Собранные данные
········
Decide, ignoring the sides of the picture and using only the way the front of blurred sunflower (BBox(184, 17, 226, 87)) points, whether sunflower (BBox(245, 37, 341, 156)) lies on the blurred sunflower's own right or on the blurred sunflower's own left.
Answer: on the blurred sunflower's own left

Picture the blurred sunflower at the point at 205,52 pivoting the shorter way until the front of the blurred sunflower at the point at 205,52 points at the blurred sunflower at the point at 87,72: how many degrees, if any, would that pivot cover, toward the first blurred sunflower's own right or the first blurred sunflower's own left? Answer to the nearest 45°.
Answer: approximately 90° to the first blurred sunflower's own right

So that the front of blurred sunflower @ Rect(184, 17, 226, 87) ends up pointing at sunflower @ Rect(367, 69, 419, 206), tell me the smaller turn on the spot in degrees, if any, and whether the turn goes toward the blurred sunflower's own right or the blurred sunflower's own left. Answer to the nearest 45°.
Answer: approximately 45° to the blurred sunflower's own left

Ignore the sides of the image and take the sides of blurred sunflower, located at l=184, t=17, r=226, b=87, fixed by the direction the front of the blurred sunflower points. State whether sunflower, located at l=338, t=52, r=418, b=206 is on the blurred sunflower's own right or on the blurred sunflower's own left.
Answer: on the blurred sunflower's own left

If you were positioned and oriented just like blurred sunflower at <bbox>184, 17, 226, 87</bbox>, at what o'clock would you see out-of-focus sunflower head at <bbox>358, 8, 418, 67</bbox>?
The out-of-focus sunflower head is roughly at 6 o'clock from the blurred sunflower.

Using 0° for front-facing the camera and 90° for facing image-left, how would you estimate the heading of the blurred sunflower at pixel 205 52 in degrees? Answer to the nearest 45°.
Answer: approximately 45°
········
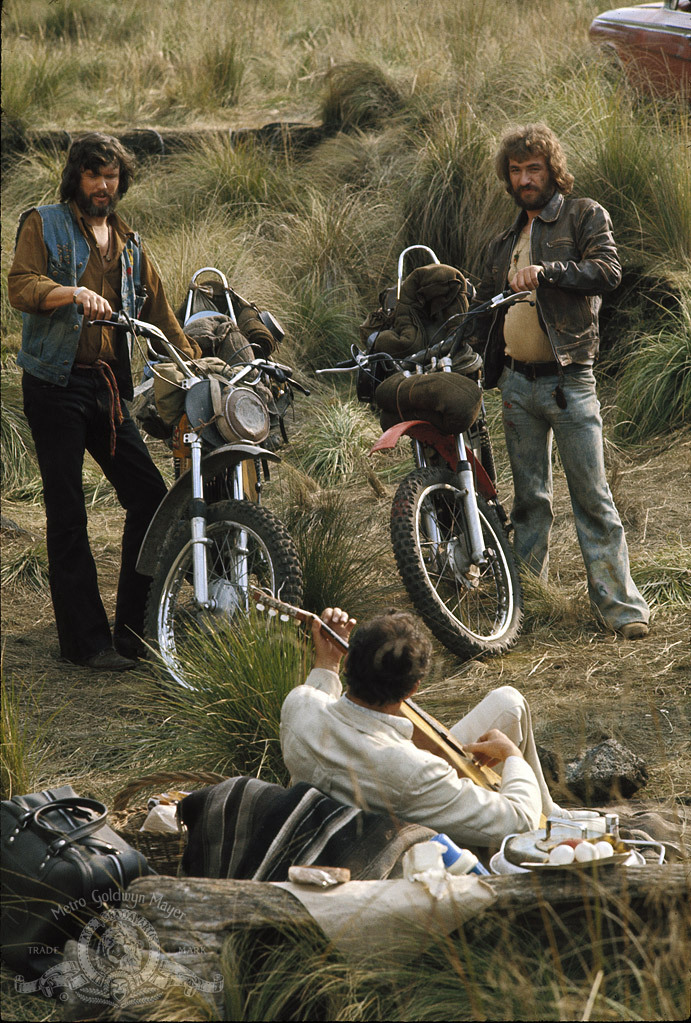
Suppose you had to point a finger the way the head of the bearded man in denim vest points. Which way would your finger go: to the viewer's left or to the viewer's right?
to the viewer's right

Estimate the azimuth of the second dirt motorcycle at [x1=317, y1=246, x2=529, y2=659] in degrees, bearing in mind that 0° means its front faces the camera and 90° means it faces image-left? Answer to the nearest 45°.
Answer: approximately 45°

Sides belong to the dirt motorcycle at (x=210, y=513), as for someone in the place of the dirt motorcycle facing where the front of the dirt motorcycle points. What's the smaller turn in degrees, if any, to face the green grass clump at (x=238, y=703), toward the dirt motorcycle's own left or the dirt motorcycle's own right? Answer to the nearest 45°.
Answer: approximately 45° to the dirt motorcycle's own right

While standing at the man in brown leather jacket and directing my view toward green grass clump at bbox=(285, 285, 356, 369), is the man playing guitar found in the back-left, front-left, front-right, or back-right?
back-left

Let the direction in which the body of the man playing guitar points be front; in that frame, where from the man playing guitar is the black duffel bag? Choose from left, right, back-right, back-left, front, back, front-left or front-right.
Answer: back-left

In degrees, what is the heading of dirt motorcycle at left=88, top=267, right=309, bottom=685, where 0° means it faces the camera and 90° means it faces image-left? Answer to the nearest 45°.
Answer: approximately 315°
········
# [Задание]
Выведите без изменений строки данных выше, начиная со строки, содержащей «Sides belong to», и заканчивая строкой, содержащей «Answer: approximately 315°», включительно.

# [Выполненное задание]
Sides belong to the dirt motorcycle at (x=210, y=513), as for someone in the place of the dirt motorcycle facing where the front of the dirt motorcycle points. What's the smaller turn in degrees, if any, to face the green grass clump at (x=238, y=703), toward the dirt motorcycle's own left or the dirt motorcycle's own right? Answer to the nearest 45°.
Answer: approximately 45° to the dirt motorcycle's own right

While standing at the man in brown leather jacket and directing my view toward green grass clump at bbox=(285, 285, 356, 369), is the man playing guitar found in the back-left, front-left, front-right, or back-right?
back-left

Let the direction in which the body of the man playing guitar points be front; in that frame, where from the man playing guitar is the black duffel bag? Choose from left, right, back-right, back-left, front, back, front-left or front-right.
Answer: back-left

In degrees, what is the heading of dirt motorcycle at left=88, top=267, right=309, bottom=685, where 0° means it faces the camera and 90° means it faces image-left? Answer to the nearest 45°.
Answer: approximately 315°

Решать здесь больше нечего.